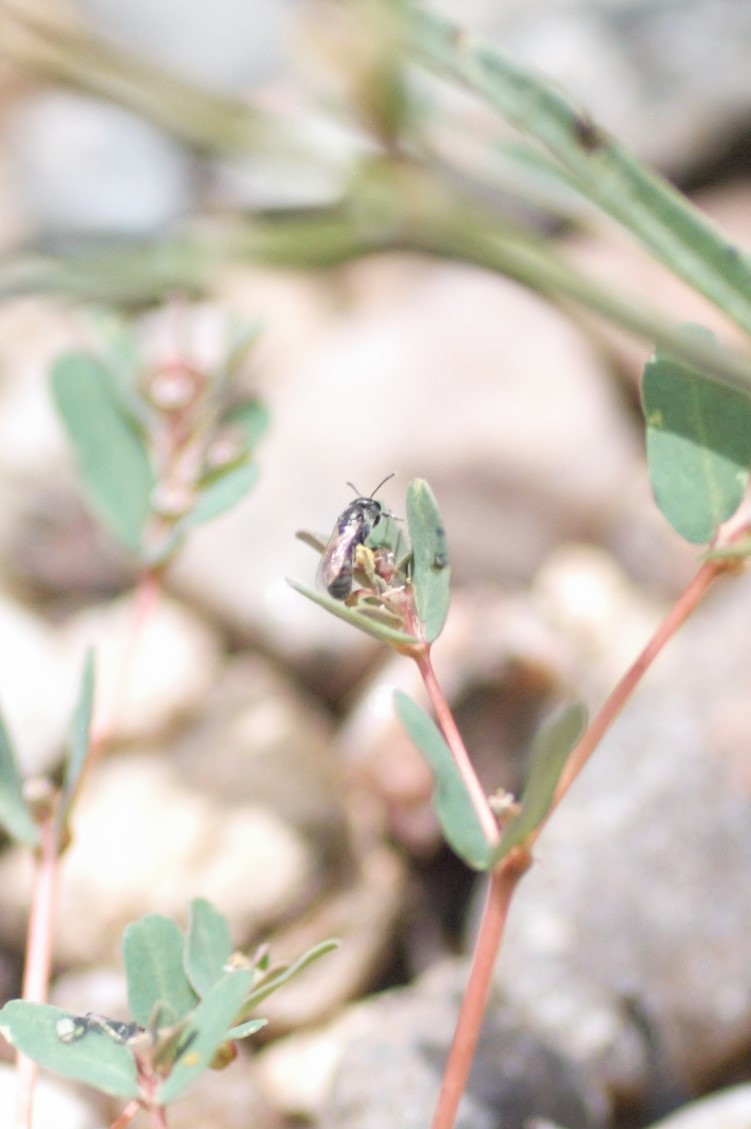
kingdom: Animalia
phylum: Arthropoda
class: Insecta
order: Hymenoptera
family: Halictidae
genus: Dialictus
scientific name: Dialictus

·····

◆ **Stated goal**: Format all of the data above as a two-column CSV with the headers "rank" and "name". Give one row per line of data, put each value in its own quoted field with any line breaks changed to spaces, and leave out the pictures.

◆ **The completed task**:
rank,name
"kingdom:","Animalia"
"phylum:","Arthropoda"
"class:","Insecta"
"order:","Hymenoptera"
"family:","Halictidae"
"genus:","Dialictus"
"scientific name:","Dialictus"